One of Neiwert’s points is not that the Republican party is fascist…it is not. But the party has made itself available to fascism, creating within itself the terms and conditions necessary for easy hijacking by future fascistic movements. Every day, it seems that new bricks are laid down in an incipient architecture of proto-fascism, an architecture merely waiting to be occupied by the appropriate demogogue. Consider the so-called “Real ID”, a terrible idea in and of itself, and the near dictatorial powers about to be awarded to the Department of Homeland Security. One can at least make the case for some kind of national ID, even one as half-assed as this, but there is no excuse for the kind of jury-rigged martial law provisions in the Homeland Security proposal. Both measures, though, are ripe for hijacking by determined proto-fascists.

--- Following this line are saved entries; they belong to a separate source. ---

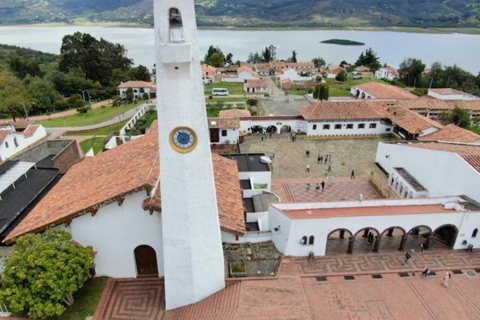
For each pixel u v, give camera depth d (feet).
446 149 115.14
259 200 109.19
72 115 285.23
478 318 74.59
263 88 364.79
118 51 470.80
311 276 85.25
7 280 71.00
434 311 76.13
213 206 70.03
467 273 87.40
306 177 154.30
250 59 596.70
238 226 84.07
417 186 120.57
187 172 66.03
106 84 407.23
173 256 72.84
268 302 74.90
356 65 530.27
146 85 350.64
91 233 81.46
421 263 90.84
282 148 185.78
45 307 70.18
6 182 113.60
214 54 526.57
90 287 84.84
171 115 62.80
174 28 59.26
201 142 65.16
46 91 312.09
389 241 99.81
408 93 302.04
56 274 70.85
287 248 90.48
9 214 99.81
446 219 92.22
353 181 150.92
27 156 159.12
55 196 94.07
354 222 90.27
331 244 97.86
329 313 74.84
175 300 77.46
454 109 229.25
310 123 198.59
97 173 98.73
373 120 200.03
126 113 277.03
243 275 83.46
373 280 84.79
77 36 409.49
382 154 144.97
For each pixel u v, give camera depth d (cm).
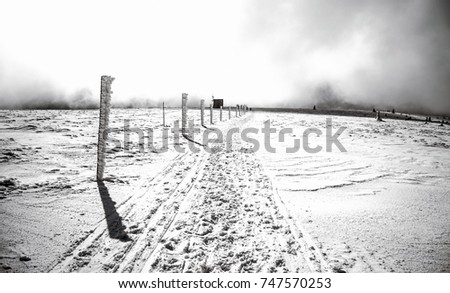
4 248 363
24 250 362
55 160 790
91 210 492
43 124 1485
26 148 895
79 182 629
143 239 406
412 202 613
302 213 526
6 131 1203
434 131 2797
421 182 786
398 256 393
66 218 456
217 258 369
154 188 627
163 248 385
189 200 565
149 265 348
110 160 853
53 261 345
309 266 360
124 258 359
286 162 958
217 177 740
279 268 354
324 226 475
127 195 575
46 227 423
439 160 1154
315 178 780
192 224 459
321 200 603
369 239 438
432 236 455
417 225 495
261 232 445
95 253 367
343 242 425
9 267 328
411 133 2417
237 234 435
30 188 572
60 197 539
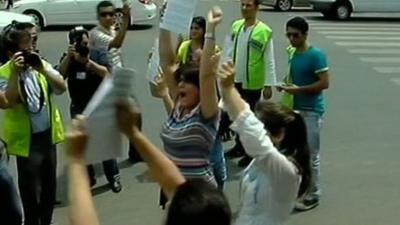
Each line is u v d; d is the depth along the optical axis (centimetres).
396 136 1081
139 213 770
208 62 508
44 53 1836
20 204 612
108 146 266
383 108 1258
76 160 262
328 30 2317
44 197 683
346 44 2012
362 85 1452
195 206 250
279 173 412
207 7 2816
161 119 1152
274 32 2198
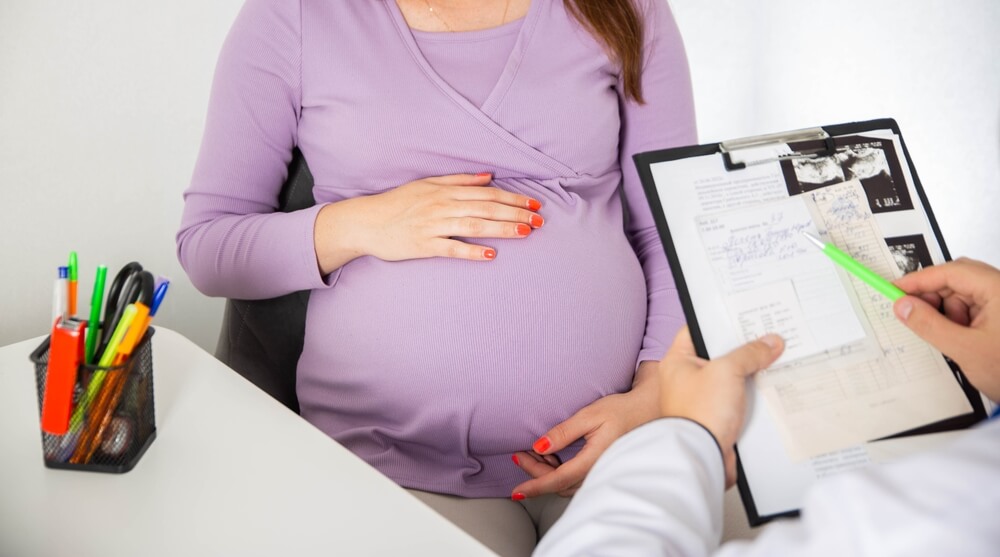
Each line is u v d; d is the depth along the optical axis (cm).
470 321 103
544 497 109
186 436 81
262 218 109
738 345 73
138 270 77
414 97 108
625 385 111
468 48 111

One wonders, of course, just how easy such “hijacking” would be. Is it likely that the office of the President will ever represent the locus of fascist power, a la the Chancellorship in post-Weimar Germany? I believe that this is highly unlikely, as the forms of American democracy are deeply ingrained in the American psyche, even the psyche’s of those who do not have the best interests of the Republic at heart. Any attempt to subvert these norms and forms of democracy would likely be resisted, even by the great apathetic American polis.
More likely than the imposition of fascistic power upon the executive branch is a situation similar to that which existed in Soviet Russia, or that exists today in theocratic Iran, in which a technically extragovernmental unit (the Communist Party in Russia, the “guardianship of the jurisprudent in Iran) acts as a gateway to political power. In this sort of situation, the extragovernmental entity effectively controls the political organs of the state by designating particular policies or politicians as “acceptable.” Indeed we see the beginnings of just such an institution forming with events like “Justice Sunday” which attempts to define the parameters of acceptibility for nominees to the judicial branch and to regulate acceptible judicial behavior. Any future “il Duce” would likely serve as head of such an organization and would likely possess resonances with Iranian Ayatollahs.
Of course, it is to be hoped that this sort of outcome is never realized. There are emerging signs that indicate the American body politic is becoming increasingly concerned with the fanaticism incarnate in the extremes of the Republican party. But forewarned is forearmed.